SocGen executives are reviewing the future of the Descartes Trading division, which makes risky bets with its shareholders’ funds, said the people, who requested anonymity as the details are private. The bank may decide to close the unit as the business has struggled to make profits, the people said.
The Paris-based lender shuttered the unit’s Hong Kong desk towards the end of 2018 and has pulled back from some trading strategies, the people said.
A spokeswoman for SocGen in Paris declined to comment. The bank posted an update Thursday that showed group trading revenues probably slumped 20 percent in the fourth quarter, when a spike in market volatility caught many traders by surprise.
A Grim Quarter
France’s third-largest bank said “challenging” conditions led to a decline of about 10 percent in annual revenue from its markets units, sending its shares down as much as 5.4 percent. Its troubles add to a grim quarter for French banks, traditionally renowned for their prowess in complex derivatives and now struggling to navigate increasing risk as the trade war and slowing economies whipsaw markets.
Regulators in France allowed the country’s banks to persist with proprietary trading in the wake of the credit crisis, even as the U.S. moved to ban the practice because of the risks it can pose to financial stability. Yet these units had to contend with new rules, costs and higher capital requirements, while volatility in 2018 has forced executives to wonder whether it’s worth dedicating any resources to the activity.
Crosstown rival BNP Paribas, the biggest French bank, has decided to close its prop-trading unit, Opera Trading Capital, Bloomberg reported last week. The division struggled to make a profit last year amid market volatility, people familiar with the matter said. Both Paris-based banks had to set up walled-off units housing prop trading to comply with post-crisis French rules.
Limited profits and big consumption of capital make it difficult for the banks to keep their prop-trading desks and many have closed in the past decade, said Samuel Lopez Briceno, a senior analyst at Vanguard Asset Services. “U.S. banks have already done that a lot, driven by Volcker regulation. European investment banks tend to lag them."

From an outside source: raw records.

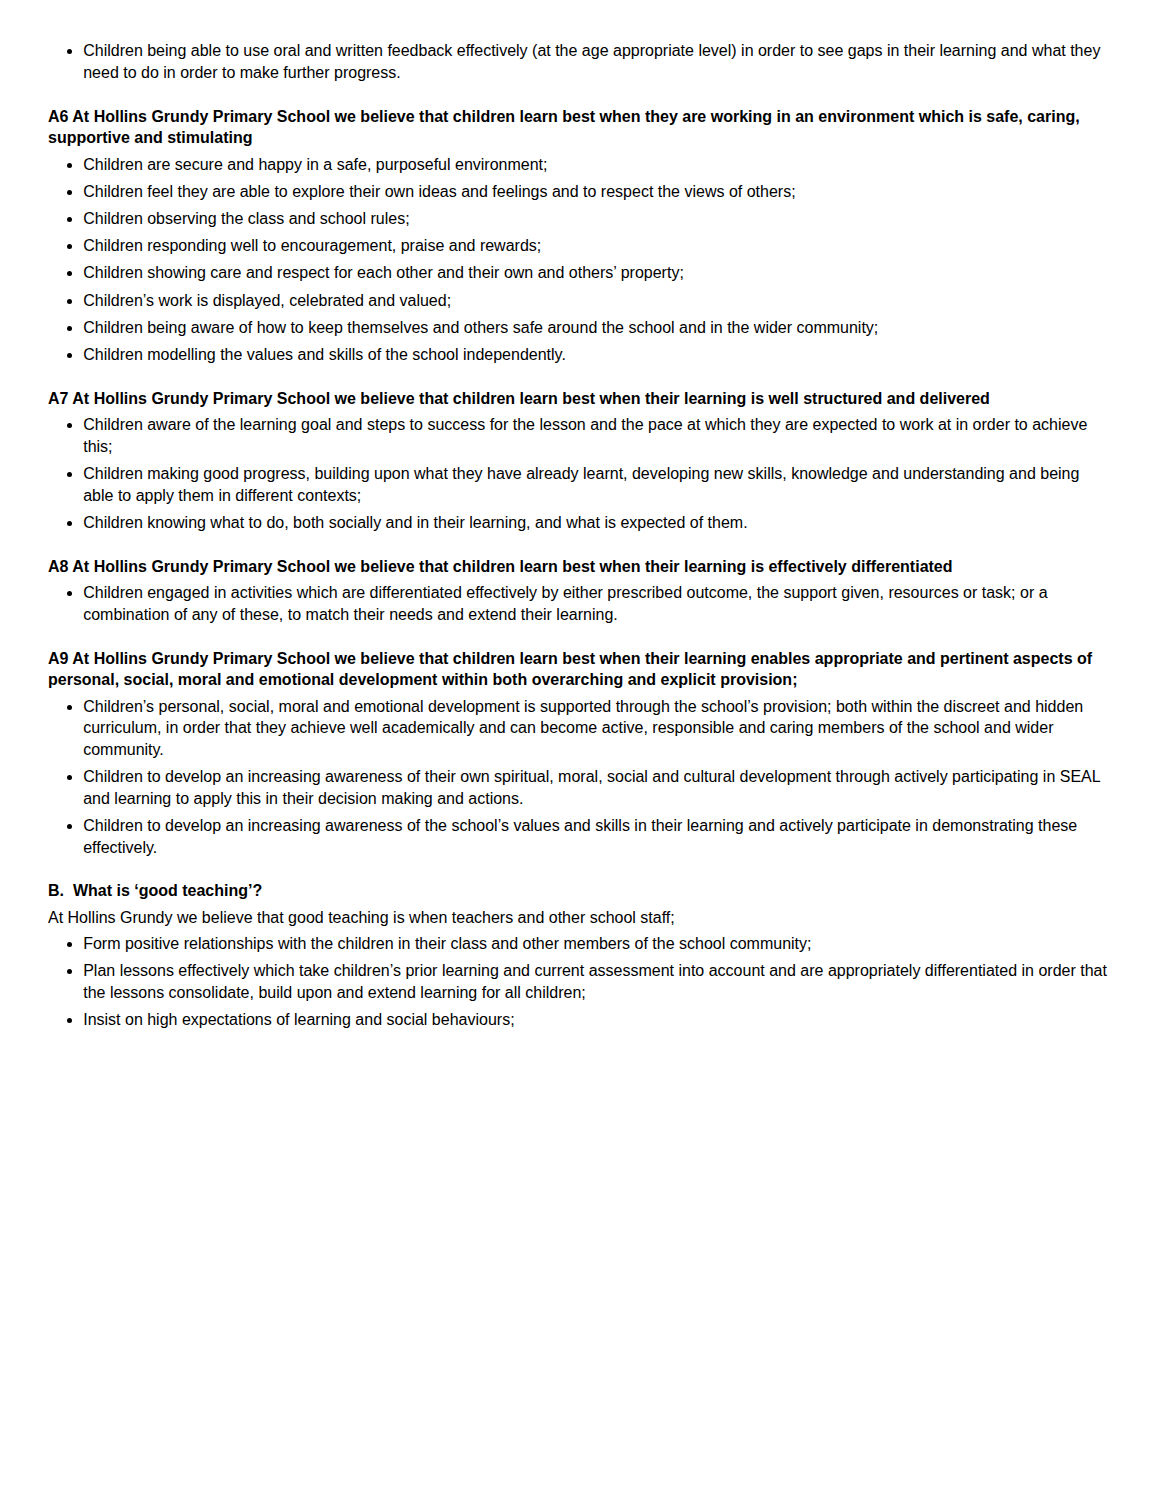Children being able to use oral and written feedback effectively (at the age appropriate level) in order to see gaps in their learning and what they need to do in order to make further progress.
A6 At Hollins Grundy Primary School we believe that children learn best when they are working in an environment which is safe, caring, supportive and stimulating
Children are secure and happy in a safe, purposeful environment;
Children feel they are able to explore their own ideas and feelings and to respect the views of others;
Children observing the class and school rules;
Children responding well to encouragement, praise and rewards;
Children showing care and respect for each other and their own and others’ property;
Children’s work is displayed, celebrated and valued;
Children being aware of how to keep themselves and others safe around the school and in the wider community;
Children modelling the values and skills of the school independently.
A7 At Hollins Grundy Primary School we believe that children learn best when their learning is well structured and delivered
Children aware of the learning goal and steps to success for the lesson and the pace at which they are expected to work at in order to achieve this;
Children making good progress, building upon what they have already learnt, developing new skills, knowledge and understanding and being able to apply them in different contexts;
Children knowing what to do, both socially and in their learning, and what is expected of them.
A8 At Hollins Grundy Primary School we believe that children learn best when their learning is effectively differentiated
Children engaged in activities which are differentiated effectively by either prescribed outcome, the support given, resources or task; or a combination of any of these, to match their needs and extend their learning.
A9 At Hollins Grundy Primary School we believe that children learn best when their learning enables appropriate and pertinent aspects of personal, social, moral and emotional development within both overarching and explicit provision;
Children’s personal, social, moral and emotional development is supported through the school’s provision; both within the discreet and hidden curriculum, in order that they achieve well academically and can become active, responsible and caring members of the school and wider community.
Children to develop an increasing awareness of their own spiritual, moral, social and cultural development through actively participating in SEAL and learning to apply this in their decision making and actions.
Children to develop an increasing awareness of the school’s values and skills in their learning and actively participate in demonstrating these effectively.
B. What is ‘good teaching’?
At Hollins Grundy we believe that good teaching is when teachers and other school staff;
Form positive relationships with the children in their class and other members of the school community;
Plan lessons effectively which take children’s prior learning and current assessment into account and are appropriately differentiated in order that the lessons consolidate, build upon and extend learning for all children;
Insist on high expectations of learning and social behaviours;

A typical bank trader acts as a middleman between buyers and sellers of assets, charging them commissions on each transaction and seeking to profit from swings in prices. By contrast, a prop trader doesn’t have clients and instead uses the bank’s funds for bets on the market. The practice can be lucrative -- but risky.
Descartes, named for the 17th-century French philosopher, had 4.1 billion euros ($4.7 billion) of assets at the end of 2017, according to filings. The unit had 377 million euros of capital, equal to about 4.5 percent of SocGen’s funds for global-markets and investor services activities, the filings show.
The bank has reviewed the performance of Descartes several times since its creation, the people said. The unit, which has staff in Paris and London, has made less than 1 million euros in accumulated profits between 2015 and 2017, according to filings.
The issues at Descartes compound the problems facing SocGen Chief Executive Officer Frederic Oudea, who is seeking to restore investor confidence after the bank paid about $2.6 billion in penalties last year to solve several major probes.